Crassispira microstoma

Scientific classification
- Kingdom: Animalia
- Phylum: Mollusca
- Class: Gastropoda
- Subclass: Caenogastropoda
- Order: Neogastropoda
- Superfamily: Conoidea
- Family: Pseudomelatomidae
- Genus: Crassispira
- Species: C. microstoma
- Binomial name: Crassispira microstoma (E.A. Smith, 1882)
- Synonyms: Pleurotoma (Crassispira) microstoma E.A. Smith, 1882

= Crassispira microstoma =

- Authority: (E.A. Smith, 1882)
- Synonyms: Pleurotoma (Crassispira) microstoma E.A. Smith, 1882

Species of gastropod

Crassispira microstoma is a species of sea snail, a marine gastropod mollusk in the family Pseudomelatomidae.

==Description==
The length of the shell attains 16 mm, its diameter 5 mm.

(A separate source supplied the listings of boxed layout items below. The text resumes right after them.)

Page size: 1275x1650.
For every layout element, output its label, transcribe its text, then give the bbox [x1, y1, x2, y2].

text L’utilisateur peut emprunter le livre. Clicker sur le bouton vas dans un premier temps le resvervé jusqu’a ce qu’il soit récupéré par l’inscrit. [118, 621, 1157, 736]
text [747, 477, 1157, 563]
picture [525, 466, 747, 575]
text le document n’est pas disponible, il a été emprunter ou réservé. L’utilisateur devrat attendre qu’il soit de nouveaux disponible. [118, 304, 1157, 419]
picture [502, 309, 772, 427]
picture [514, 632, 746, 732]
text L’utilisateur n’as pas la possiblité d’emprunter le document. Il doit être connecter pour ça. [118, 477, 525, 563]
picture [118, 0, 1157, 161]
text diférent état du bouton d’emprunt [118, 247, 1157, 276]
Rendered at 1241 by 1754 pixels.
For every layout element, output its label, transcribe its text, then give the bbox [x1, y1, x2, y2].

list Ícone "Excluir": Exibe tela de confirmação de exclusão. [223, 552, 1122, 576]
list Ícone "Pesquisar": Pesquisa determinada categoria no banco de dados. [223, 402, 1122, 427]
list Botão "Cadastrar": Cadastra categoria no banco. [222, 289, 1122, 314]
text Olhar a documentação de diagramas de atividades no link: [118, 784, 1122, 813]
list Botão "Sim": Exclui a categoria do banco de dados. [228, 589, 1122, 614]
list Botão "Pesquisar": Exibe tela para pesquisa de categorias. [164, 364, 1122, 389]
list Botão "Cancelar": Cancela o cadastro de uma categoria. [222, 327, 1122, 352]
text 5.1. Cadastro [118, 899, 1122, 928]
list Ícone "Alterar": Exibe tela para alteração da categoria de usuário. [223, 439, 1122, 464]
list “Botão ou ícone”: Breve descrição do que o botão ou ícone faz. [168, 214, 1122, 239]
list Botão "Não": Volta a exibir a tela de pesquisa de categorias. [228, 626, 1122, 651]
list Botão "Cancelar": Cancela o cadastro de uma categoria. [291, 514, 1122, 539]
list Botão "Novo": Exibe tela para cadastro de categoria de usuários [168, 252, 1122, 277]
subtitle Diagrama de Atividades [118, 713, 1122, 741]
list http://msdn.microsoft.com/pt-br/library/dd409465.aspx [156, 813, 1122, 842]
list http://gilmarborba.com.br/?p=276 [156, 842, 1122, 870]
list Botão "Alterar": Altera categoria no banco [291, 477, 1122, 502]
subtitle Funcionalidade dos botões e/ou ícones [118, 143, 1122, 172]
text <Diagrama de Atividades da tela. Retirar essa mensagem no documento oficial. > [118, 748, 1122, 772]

The solid, elongate, subturreted shell contains 9-10 whorls. This species is remarkable for having the first two whorls large, and not smooth and glassy as in most other species in this genus, but finely ribbed and lirated. The shell has a golden color. The aperture is very small, measuring about 1/3 of the total length. The siphonal canal is very short and recurved. The columella is callous and shows tubercles at the suture. The sinus is small.